▸ **Try it**
Continue the court opinion on MacKenzie's case against HUD and the DOJ, starting right after its last sentence.

▸ **Excerpt provided**
((
United States District Court, N.D. Texas, Dallas Division

November 22, 2017

CRAIG STEVEN MacKENZIE, Plaintiff,
v.
BEN CARSON, SECRETARY, U.S. HOUSING & URBAN DEVELOPMENT, et al., Defendants.

          MEMORANDUM OPINION AND ORDER

          DNEY A. FITZWATER UNITED STATES DISTRICT JUDGE

         Following the dismissal of pro se plaintiff Craig Steven MacKenzie's (“MacKenzie's”) claims alleging violations of the Fair Housing Act (“FHA”), 42 U.S.C. §§ 3601-3619; Title VI of the Civil Rights Act of 1964 (“Title VI”), 42 U.S.C. § 2000d; § 504 of the Rehabilitation Act of 1973 (“Rehabilitation Act”), 29 U.S.C. § 794; and § 109 of the Housing and Community Redevelopment Act of 1974 (“HCRA”), 42 U.S.C. § 5309, defendants U.S. Department of Housing and Urban Development (“HUD”) and HUD Secretary Ben Carson (“Secretary Carson”) (collectively, “the HUD Defendants”) move under Fed.R.Civ.P. 12(c) for judgment on the pleadings on MacKenzie's remaining due process claim asserted against them, and defendants U.S. Department of Justice (“DOJ”) and Attorney General Jeff Sessions (“General Sessions”) (collectively, “the DOJ Defendants”) move under Rules 12(b)(1) and (6) to dismiss all the claims asserted against them. MacKenzie opposes both motions, requests leave to file a third amended complaint, and moves to transfer this case to the District of South Carolina. For the following reasons, the court grants the HUD Defendants' Rule 12(c) motion, grants the DOJ Defendants' Rule 12(b)(1) motion, and denies MacKenzie's motion to transfer and motion for leave to file an amended complaint. In light of these rulings, the court denies as moot MacKenzie's objections to the magistrate judge's May 19, 2017 order and his motion to strike the HUD Defendants' response to his objections.[1] The court dismisses this action with prejudice as to the HUD Defendants and without prejudice as to the DOJ Defendants by judgment filed today.

         I

         Because this case is the subject of two prior memorandum opinions and orders, see MacKenzie v. Castro, 2017 WL 1021299 (N.D. Tex. Mar. 16, 2017) (Fitzwater, J.) (“MacKenzie II”); MacKenzie v. Castro, 2016 WL 3906084 (N.D. Tex. July 19, 2016) (Fitzwater, J.) (“MacKenzie I”), the court will recount only the background facts and procedural history necessary to understand the present decision.
))
▸ **Supplied records**
((
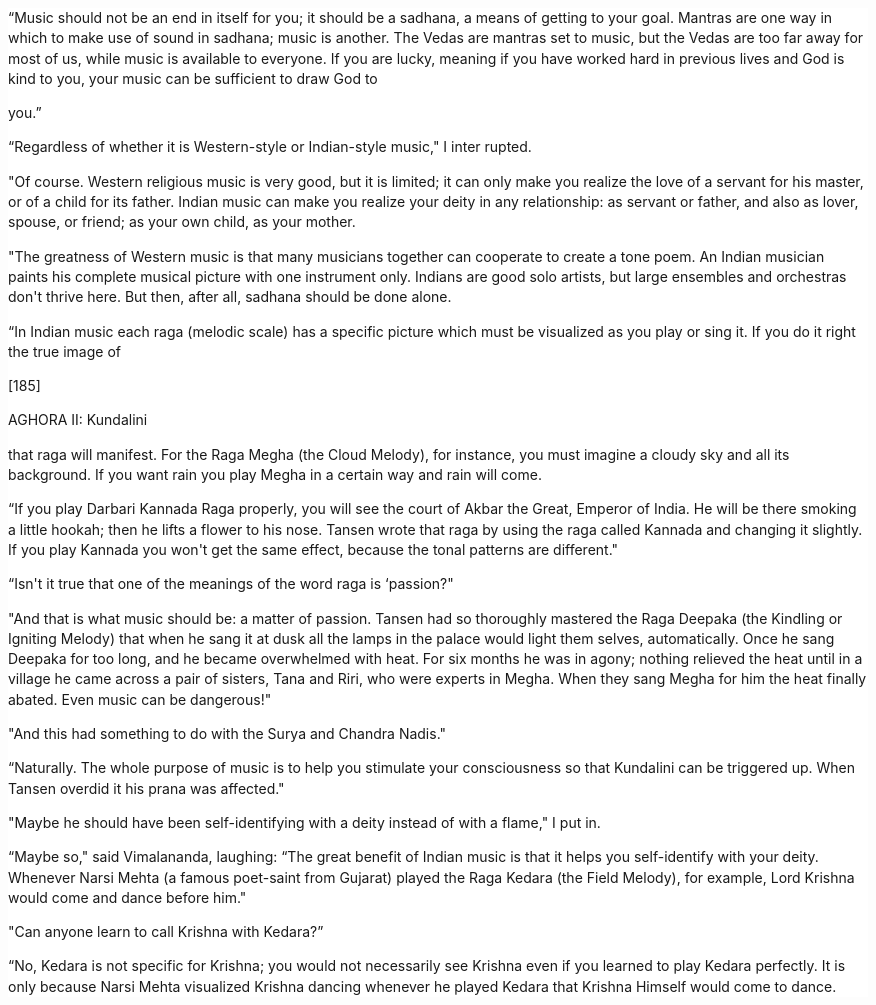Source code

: “Music should not be an end in itself for you; it should be a sadhana, a means of getting to your goal. Mantras are one way in which to make use of sound in sadhana; music is another. The Vedas are mantras set to music, but the Vedas are too far away for most of us, while music is available to everyone. If you are lucky, meaning if you have worked hard in previous lives and God is kind to you, your music can be sufficient to draw God to 

you.” 

“Regardless of whether it is Western-style or Indian-style music," I inter rupted. 

"Of course. Western religious music is very good, but it is limited; it can only make you realize the love of a servant for his master, or of a child for its father. Indian music can make you realize your deity in any relationship: as servant or father, and also as lover, spouse, or friend; as your own child, as your mother. 

"The greatness of Western music is that many musicians together can cooperate to create a tone poem. An Indian musician paints his complete musical picture with one instrument only. Indians are good solo artists, but large ensembles and orchestras don't thrive here. But then, after all, sadhana should be done alone. 

“In Indian music each raga (melodic scale) has a specific picture which must be visualized as you play or sing it. If you do it right the true image of 

[185] 

AGHORA II: Kundalini 

that raga will manifest. For the Raga Megha (the Cloud Melody), for instance, you must imagine a cloudy sky and all its background. If you want rain you play Megha in a certain way and rain will come. 

“If you play Darbari Kannada Raga properly, you will see the court of Akbar the Great, Emperor of India. He will be there smoking a little hookah; then he lifts a flower to his nose. Tansen wrote that raga by using the raga called Kannada and changing it slightly. If you play Kannada you won't get the same effect, because the tonal patterns are different." 

“Isn't it true that one of the meanings of the word raga is ‘passion?" 

"And that is what music should be: a matter of passion. Tansen had so thoroughly mastered the Raga Deepaka (the Kindling or Igniting Melody) that when he sang it at dusk all the lamps in the palace would light them selves, automatically. Once he sang Deepaka for too long, and he became overwhelmed with heat. For six months he was in agony; nothing relieved the heat until in a village he came across a pair of sisters, Tana and Riri, who were experts in Megha. When they sang Megha for him the heat finally abated. Even music can be dangerous!" 

"And this had something to do with the Surya and Chandra Nadis." 

“Naturally. The whole purpose of music is to help you stimulate your consciousness so that Kundalini can be triggered up. When Tansen overdid it his prana was affected." 

"Maybe he should have been self-identifying with a deity instead of with a flame," I put in. 

“Maybe so," said Vimalananda, laughing: “The great benefit of Indian music is that it helps you self-identify with your deity. Whenever Narsi Mehta (a famous poet-saint from Gujarat) played the Raga Kedara (the Field Melody), for example, Lord Krishna would come and dance before him." 

"Can anyone learn to call Krishna with Kedara?” 

“No, Kedara is not specific for Krishna; you would not necessarily see Krishna even if you learned to play Kedara perfectly. It is only because Narsi Mehta visualized Krishna dancing whenever he played Kedara that Krishna Himself would come to dance.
))
▸ **Answer section**
         In 2010 an entity named 1600 Pacific Building, LP (“1600 Pacific”) filed a housing discrimination complaint (“HUD Complaint”) alleging that the City of Dallas (the “City”) had thwarted 1600 Pacific's efforts to redevelop an office building into a large affordable housing project. 1600 Pacific complained that the City had violated the FHA, Title VI, the Rehabilitation Act, and the HCRA. In investigating the HUD Complaint, HUD opened four case files-one for each of the four statutes that 1600 Pacific claimed the City had violated. While the matter was pending before HUD, 1600 Pacific withdrew its FHA complaint and HUD closed the file. After HUD completed its investigation, it issued a “Letter of Findings of Non-Compliance” (“Non-Compliance Letter”), concluding that the City was not in compliance with Title VI, the Rehabilitation Act, or HCRA. Thereafter, HUD and the City engaged in conciliation and entered into a “Voluntary Compliance Agreement” (“VCA”) that addressed the City's alleged violations of Title VI, the Rehabilitation Act, and HCRA. MacKenzie did not participate in the conciliation and was not a signatory to the VCA. As for the City's alleged violation of the FHA, the VCA stated that 1600 Pacific had withdrawn its complaint and that HUD had closed its case.

         MacKenzie later filed this lawsuit against the HUD Defendants, [2] alleging violations of various provisions of the FHA and of his constitutional due process rights. The HUD Defendants moved to dismiss, and the magistrate judge to whom the motion was referred recommended dismissal. This court, however, declined to adopt the magistrate judge's findings, conclusions, and recommendation, and instead permitted MacKenzie “one last, fair opportunity to plead his best case.” MacKenzie II, 2017 WL 1021299, at *1 n.1 (citing Dec. 16, 2015 Order at 2). MacKenzie then filed his first amended complaint. The HUD Defendants moved to dismiss the first amended complaint under Rule 12(b)(1), but the court denied the motion. MacKenzie I, 2016 WL 3906084, at *4.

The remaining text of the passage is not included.